*Given information:*
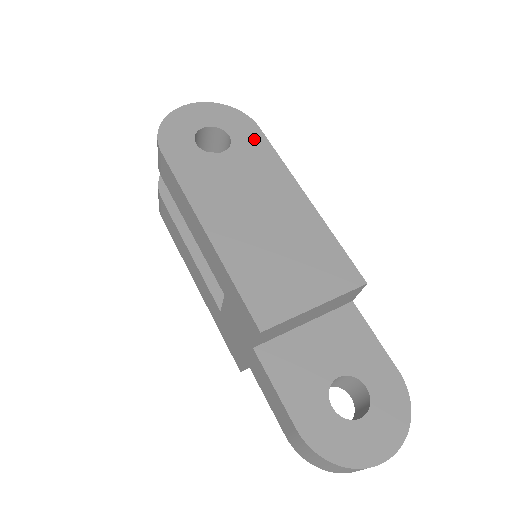
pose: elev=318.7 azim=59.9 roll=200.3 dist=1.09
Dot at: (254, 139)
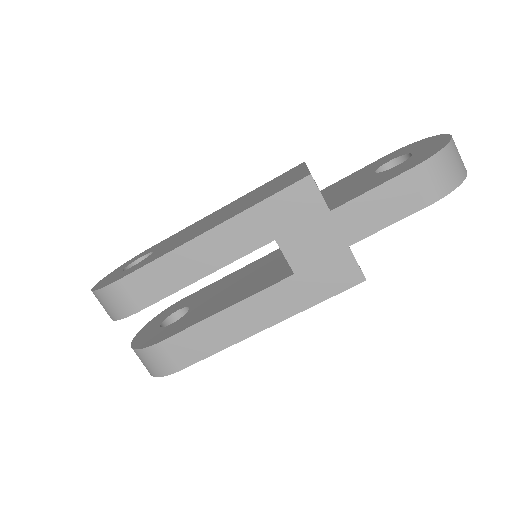
Dot at: (158, 245)
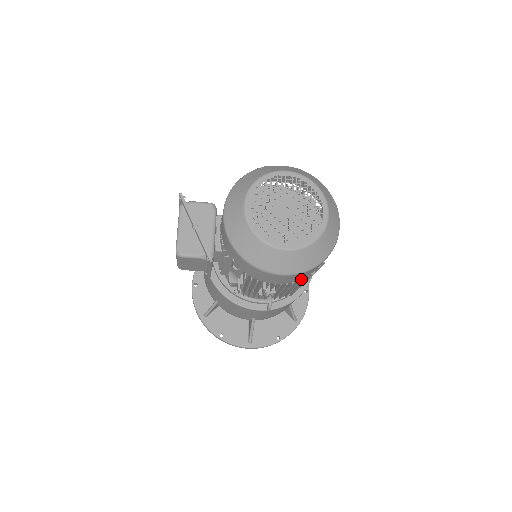
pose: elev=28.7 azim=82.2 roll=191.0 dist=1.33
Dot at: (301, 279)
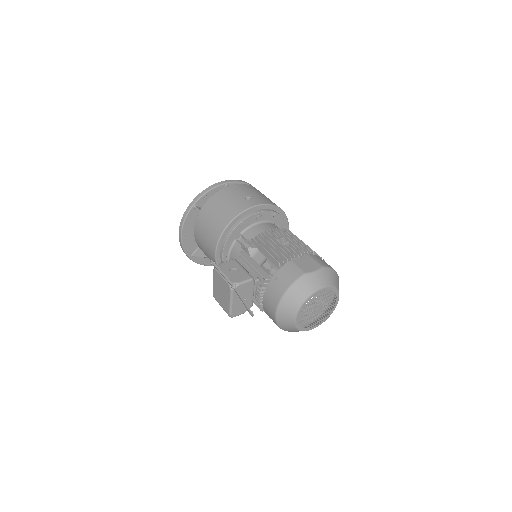
Dot at: occluded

*Exercise objective:*
Copy the lines of these items word for word, leaving out the pictures.

*Expected answer:*
pose: elev=318.7 azim=59.9 roll=200.3 dist=1.09
Dot at: (254, 139)
Dot at: (158, 245)
pose: elev=28.7 azim=82.2 roll=191.0 dist=1.33
Dot at: (301, 279)
Dot at: occluded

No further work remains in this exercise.